What needs to be done: Set down word for word the passage of the mediation account below that runs from "Finally, in trying" to "family court case?".

Text:
--- START ---

I recently mediated a very difficult case in which the primary issues centered on the parties’ relationship with one another and the impact of that relationship on their very young children. As most often occurs in these always stressful mediations, the back-and-forth meetings and discussions with these parents resulted in often grudging concessions and inch-by-inch forward progress.
Finally, in trying to settle a visitation date, time and location exchange, we hit the “proverbial wall”, at which time one the parties’ attorneys (both parties’ attorneys in this case were excellent, and in that regard, their clients were fortunate) could no longer restrain himself as he continued to argue to me that the other parent’s position was “not logical…there is no logic in their position!”. I listened patiently and when the attorney was finished, I asked him this question:
Can you tell me when “logic” was ever involved in a family court case?

--- END ---

Listed entries:
--- START ---

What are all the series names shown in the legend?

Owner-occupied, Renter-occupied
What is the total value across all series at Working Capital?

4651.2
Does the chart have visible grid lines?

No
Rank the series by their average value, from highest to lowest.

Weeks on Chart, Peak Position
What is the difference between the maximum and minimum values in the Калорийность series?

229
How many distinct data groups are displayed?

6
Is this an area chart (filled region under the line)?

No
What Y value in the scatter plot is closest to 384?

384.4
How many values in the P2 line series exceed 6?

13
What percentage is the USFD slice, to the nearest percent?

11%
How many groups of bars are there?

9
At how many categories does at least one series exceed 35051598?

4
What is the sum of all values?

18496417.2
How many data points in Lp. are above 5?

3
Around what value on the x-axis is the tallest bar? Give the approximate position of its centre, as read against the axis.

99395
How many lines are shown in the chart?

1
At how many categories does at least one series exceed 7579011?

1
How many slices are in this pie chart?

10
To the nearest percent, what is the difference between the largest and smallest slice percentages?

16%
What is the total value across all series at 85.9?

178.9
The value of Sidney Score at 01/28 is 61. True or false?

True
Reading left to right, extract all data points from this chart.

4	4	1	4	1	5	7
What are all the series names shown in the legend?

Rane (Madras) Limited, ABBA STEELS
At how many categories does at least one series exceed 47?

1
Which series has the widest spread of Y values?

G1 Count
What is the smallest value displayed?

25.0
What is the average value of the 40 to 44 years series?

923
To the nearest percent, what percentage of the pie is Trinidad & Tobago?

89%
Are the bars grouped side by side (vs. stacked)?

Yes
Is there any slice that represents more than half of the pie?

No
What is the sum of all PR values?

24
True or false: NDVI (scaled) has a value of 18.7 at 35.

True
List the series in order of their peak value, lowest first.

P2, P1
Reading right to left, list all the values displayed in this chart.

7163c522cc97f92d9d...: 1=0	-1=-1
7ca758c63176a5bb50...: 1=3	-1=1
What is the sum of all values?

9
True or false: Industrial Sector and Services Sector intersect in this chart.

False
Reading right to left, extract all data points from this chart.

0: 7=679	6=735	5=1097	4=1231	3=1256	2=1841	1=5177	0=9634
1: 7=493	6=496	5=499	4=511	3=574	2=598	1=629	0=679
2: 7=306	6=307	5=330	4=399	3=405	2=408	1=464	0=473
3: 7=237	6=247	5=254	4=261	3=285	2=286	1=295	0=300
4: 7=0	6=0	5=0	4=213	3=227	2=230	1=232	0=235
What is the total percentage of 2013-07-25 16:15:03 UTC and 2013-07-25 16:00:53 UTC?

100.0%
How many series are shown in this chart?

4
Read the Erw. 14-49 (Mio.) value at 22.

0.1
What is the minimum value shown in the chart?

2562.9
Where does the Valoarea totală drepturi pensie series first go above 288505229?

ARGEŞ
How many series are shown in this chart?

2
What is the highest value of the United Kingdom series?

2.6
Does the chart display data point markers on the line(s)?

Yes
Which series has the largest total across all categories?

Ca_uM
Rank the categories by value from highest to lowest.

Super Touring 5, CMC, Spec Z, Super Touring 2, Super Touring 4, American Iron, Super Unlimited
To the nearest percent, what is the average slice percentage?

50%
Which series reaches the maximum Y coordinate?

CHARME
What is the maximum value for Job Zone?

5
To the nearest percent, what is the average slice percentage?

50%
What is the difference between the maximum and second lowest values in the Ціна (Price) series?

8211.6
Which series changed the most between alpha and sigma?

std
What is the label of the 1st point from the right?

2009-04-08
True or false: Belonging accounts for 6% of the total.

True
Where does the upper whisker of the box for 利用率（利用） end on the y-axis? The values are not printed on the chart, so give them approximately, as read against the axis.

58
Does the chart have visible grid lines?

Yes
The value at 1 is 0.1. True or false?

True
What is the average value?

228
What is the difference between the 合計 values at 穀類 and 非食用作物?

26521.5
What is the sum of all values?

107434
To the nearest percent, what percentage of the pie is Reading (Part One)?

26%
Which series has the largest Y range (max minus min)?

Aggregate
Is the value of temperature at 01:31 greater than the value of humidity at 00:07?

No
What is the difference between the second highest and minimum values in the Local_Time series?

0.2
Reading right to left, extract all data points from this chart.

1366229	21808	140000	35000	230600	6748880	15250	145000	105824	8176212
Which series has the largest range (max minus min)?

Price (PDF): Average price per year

--- END ---

Answer:
Finally, in trying to settle a visitation date, time and location exchange, we hit the “proverbial wall”, at which time one the parties’ attorneys (both parties’ attorneys in this case were excellent, and in that regard, their clients were fortunate) could no longer restrain himself as he continued to argue to me that the other parent’s position was “not logical…there is no logic in their position!”. I listened patiently and when the attorney was finished, I asked him this question:
Can you tell me when “logic” was ever involved in a family court case?